**Given text:**
------------------------------------------------------------
Now select one record:

In [8]:
row_index=3

print("%s / %s / %s / %s / %s" %
(species_data[sp_col][row_index].value,
species_data[fireresponse_col][row_index].value,
species_data[comment_col][row_index].value,
species_data[NFRR_col][row_index].value,
species_data[oref_col][row_index].value))


Abutilon oxycarpum / S / None / 8BD / II-95b


The code '8BD' refers to 'Regeneration category' 8 and the reference code 'BD'. Similarly, 'II-95b' can be decomposed into regeneration categories IIb and reference 95. We will need to create python dictionaries to link this information across the spreadsheets.

### Look-up table for VA groups

For the VA groups we need colums A, B and C:

In [9]:
reg_cats=list()
for row in range(3,13):
    record={"NFRRcode":va_groups['A'][row].value,
    "othercode":va_groups['B'][row].value,
     "category":va_groups['C'][row].value
    }
    reg_cats.append(record)

In [10]:
reg_cats[0]

{'NFRRcode': 1,
 'othercode': 'I',
 'category': 'Killed by 100% scorch; seed storage on plant'}

Now if we need to lookup one value we can use a filter:

In [11]:
qry=1
for elem in filter(lambda x: x['NFRRcode'] == qry, reg_cats):
    print("NFRR code of %s refers to '%s'" % (qry, elem['category']))

NFRR code of 1 refers to 'Killed by 100% scorch; seed storage on plant'


### List of references 
We do the same for the list of references in spreadsheet 'References'.

We will need a function to create code for the references based on the list of authors and date:


In [12]:
r = re.compile("[A-Z][a-z]+")
def create_ref_code(x):
    if x.__contains__("personal communication"):
        y = x[0:x.find(" personal")].replace(",","")
------------------------------------------------------------
**Exercise brief:** According to the given text, what does the code '8BD' refer to?

**Extracted records:**
------------------------------------------------------------
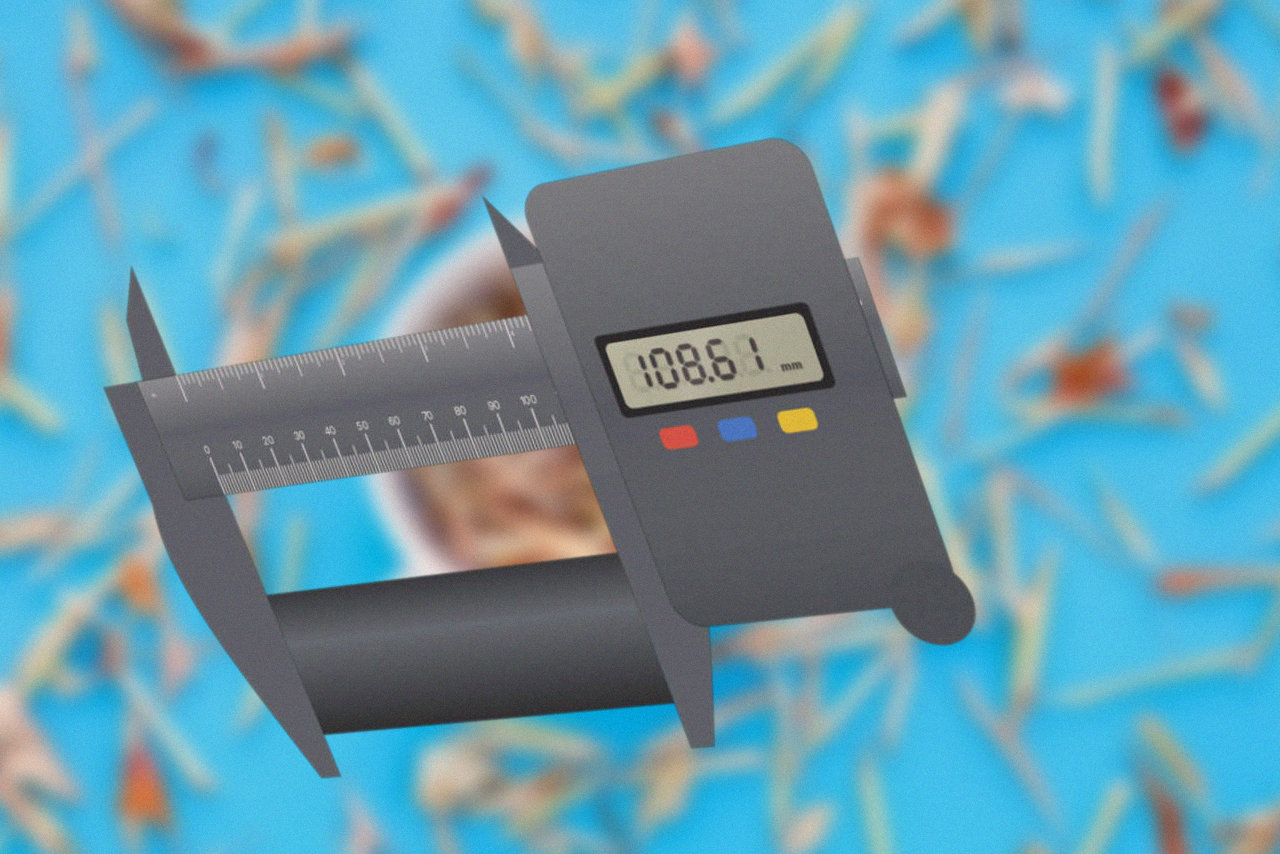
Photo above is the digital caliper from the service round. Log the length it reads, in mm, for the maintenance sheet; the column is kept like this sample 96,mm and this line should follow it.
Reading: 108.61,mm
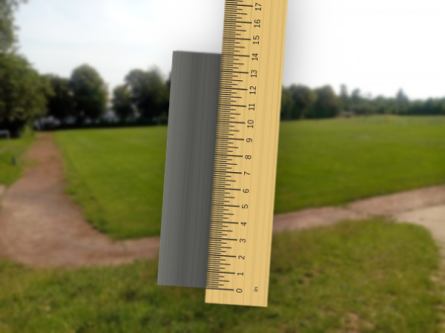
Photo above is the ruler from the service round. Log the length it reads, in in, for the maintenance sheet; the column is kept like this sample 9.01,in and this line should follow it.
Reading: 14,in
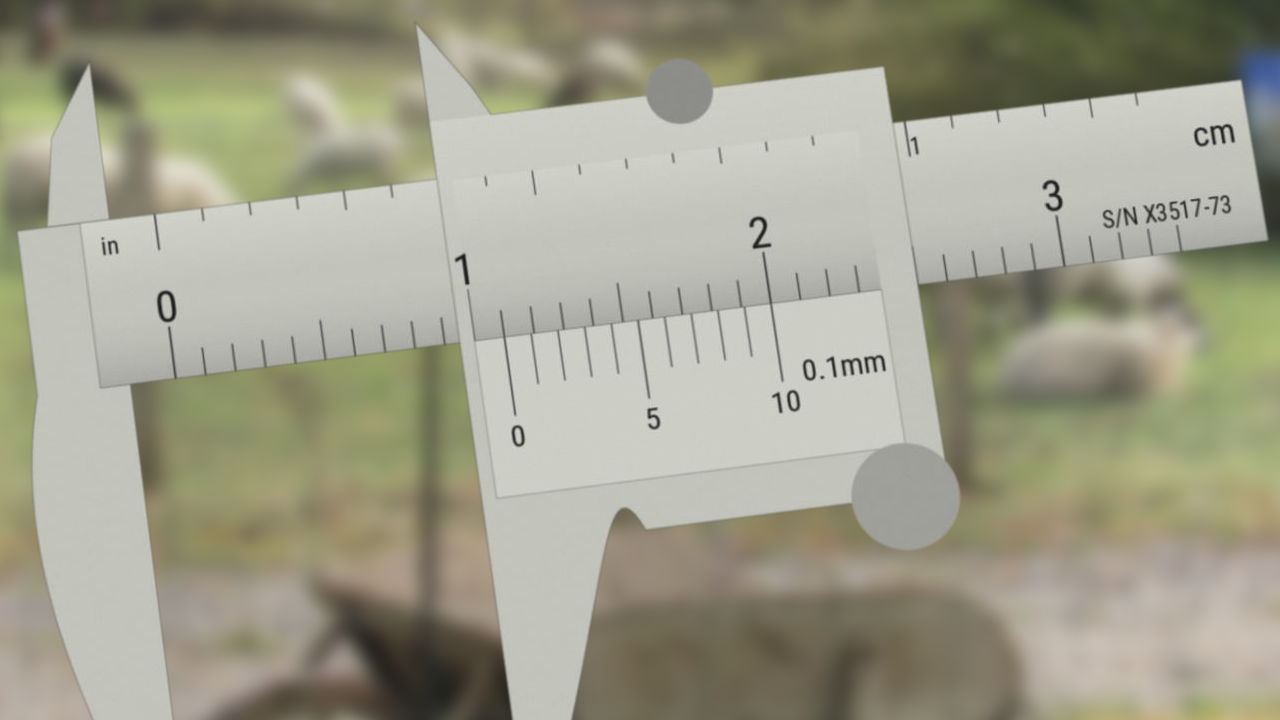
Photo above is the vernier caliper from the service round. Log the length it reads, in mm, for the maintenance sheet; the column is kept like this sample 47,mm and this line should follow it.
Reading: 11.0,mm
------------------------------------------------------------
**Task response:** It refers to regeneration category 8 and the reference code 'BD'.